After graduating from The Governor’s Academy in 2013, Abbie decided to spend a gap year living in Imbaya, a remote village in the Andes, about two hours north of Quito, Ecuador. Abbie participated in Global Citizen Year, an organization for young students which models itself on the Peace Corps and promotes service and leadership education in its fellows.
Abbie was no stranger to service work before her year spent in South America. While at Gov’s, Abbie worked on behalf of the school’s Special Olympics organization and served as a Co-Director in her senior year. She also traveled with other Governors’ classmates to Guatemala to volunteer during the summer after her sophomore year. After graduating, Abbie knew she wanted to continue her service work, and broaden her perspectives, so Global Citizen Year was a perfect fit for her.
While in Imbaya, Abbie lived with an Ecuadorian family. She said that initially, it was difficult to be so far away from her friends and family back home, especially because she couldn’t keep in daily touch with them (there was no Internet connection at her host family’s home). Although challenging at first, Abbie said she came to genuinely appreciate the “down time”, and used it to get to know the members of her host family and others in her small community. As the months passed and as she adjusted to a wholly different, slower-paced life, she was more grateful for unstructured, non-digital time where she could enjoy the face-to-face company of the people in her community. Ecuadorians are known for being especially friendly, and Abbie said she found this to be very true. Doors are always open; the culture is very welcoming.
Abbie worked in a credit union in the afternoons, the job that was set up for her by Global Citizen Year. Abbie helped to process micro-loans, which were given to people in the small farming community of Imbaya who needed money to buy supplies for their farms. She said she thoroughly enjoyed helping the members of the community in this important way. Additionally, Abbie volunteered at a health clinic and taught some English at a small school in Imbaya. Abbie found both of these volunteer opportunities herself. Of the Health Clinic, Abbie admitted some initial surprise that with no formal medical training, within weeks of working there she was administering shots and even stitching up small wounds!

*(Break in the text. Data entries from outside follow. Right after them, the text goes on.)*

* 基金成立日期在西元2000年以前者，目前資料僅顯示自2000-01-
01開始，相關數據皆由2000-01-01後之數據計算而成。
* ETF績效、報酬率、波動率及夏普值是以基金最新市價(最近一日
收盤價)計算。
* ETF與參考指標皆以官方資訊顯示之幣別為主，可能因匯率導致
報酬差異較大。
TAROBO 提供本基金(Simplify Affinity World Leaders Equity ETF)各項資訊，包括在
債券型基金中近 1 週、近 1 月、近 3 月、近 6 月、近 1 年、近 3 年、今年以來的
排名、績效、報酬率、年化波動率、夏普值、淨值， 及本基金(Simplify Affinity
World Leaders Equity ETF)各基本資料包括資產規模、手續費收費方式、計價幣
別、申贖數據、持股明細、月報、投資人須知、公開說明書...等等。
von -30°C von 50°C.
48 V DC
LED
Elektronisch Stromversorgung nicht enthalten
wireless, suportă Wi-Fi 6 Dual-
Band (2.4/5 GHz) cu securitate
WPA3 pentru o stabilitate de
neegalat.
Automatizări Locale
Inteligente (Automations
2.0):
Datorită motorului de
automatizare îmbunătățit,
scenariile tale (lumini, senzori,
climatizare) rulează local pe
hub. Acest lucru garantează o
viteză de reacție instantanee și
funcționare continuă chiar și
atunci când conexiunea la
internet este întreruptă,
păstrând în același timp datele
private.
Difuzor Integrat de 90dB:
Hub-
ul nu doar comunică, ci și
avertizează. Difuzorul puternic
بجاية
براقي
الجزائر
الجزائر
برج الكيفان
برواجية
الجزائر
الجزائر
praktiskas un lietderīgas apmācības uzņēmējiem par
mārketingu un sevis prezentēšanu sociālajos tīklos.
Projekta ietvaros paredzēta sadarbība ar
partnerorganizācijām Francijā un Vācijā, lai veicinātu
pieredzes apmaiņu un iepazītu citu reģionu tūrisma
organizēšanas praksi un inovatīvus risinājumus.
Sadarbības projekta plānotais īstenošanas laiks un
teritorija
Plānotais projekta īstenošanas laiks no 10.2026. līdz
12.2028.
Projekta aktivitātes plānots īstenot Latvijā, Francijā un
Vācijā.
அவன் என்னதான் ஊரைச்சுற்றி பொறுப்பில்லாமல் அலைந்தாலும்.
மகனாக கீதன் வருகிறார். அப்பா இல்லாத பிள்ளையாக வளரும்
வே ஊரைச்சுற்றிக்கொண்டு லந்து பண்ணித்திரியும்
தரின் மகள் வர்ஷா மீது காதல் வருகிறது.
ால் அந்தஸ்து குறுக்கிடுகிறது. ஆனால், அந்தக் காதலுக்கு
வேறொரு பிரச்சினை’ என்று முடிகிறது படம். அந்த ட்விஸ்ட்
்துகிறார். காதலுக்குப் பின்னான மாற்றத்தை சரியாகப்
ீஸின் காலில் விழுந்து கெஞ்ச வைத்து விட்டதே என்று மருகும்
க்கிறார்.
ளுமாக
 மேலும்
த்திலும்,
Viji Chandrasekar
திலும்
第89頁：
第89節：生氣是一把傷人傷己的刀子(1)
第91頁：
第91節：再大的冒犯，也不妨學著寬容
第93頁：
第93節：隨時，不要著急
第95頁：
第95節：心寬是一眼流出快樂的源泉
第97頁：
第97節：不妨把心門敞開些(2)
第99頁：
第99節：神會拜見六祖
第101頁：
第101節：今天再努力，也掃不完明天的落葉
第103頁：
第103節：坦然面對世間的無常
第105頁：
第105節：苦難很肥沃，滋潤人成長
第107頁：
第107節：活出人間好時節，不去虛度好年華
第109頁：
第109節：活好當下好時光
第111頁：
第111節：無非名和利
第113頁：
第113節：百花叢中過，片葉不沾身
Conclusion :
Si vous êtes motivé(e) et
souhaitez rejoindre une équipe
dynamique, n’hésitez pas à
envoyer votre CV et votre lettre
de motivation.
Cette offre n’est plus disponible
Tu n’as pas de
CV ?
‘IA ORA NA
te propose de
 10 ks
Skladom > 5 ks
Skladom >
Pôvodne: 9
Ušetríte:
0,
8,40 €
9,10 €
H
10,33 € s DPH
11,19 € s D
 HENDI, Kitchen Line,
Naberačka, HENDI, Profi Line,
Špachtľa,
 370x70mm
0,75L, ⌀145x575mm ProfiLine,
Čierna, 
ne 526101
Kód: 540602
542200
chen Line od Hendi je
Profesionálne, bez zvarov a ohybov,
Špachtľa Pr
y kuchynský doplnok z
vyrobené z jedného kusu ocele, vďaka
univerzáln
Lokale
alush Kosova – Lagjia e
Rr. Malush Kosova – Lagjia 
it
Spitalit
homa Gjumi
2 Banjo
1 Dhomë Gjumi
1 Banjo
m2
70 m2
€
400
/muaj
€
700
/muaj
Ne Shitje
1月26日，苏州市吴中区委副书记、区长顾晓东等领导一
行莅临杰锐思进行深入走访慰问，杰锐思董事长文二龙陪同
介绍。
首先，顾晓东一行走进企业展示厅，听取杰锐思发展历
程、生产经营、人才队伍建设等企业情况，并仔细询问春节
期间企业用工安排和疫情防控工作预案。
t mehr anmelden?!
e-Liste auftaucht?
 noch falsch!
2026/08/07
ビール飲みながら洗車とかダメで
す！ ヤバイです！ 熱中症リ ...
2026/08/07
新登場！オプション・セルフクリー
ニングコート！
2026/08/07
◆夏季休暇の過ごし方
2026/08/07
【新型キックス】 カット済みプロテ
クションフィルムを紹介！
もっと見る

Upon reflecting on her experiences during her 8 months in Ecuador, Abbie said she feels enlightened and grateful for the “little things in life in a way I didn’t before.” Abbie also said she is more mindful, and that she takes the time to stop and think about her blessings more carefully, including the education she received both at Brookwood and The Governor’s Academy, where the process of learning, and not the necessarily the correct answer, was put first. Both schools instilled in Abbie the desire to go out into the world, to discover and explore the incredible depth of culture and community that exists beyond the familiar world of your hometown, or even the US. She recommends a gap year to everyone. “It’s hard to be away from home, but it’s so worth it. Going outside of the US, you get a whole new perspective.”
Abbie is at Boston College, and we suspect, as does she, that there are many more impactful, global adventures in her future.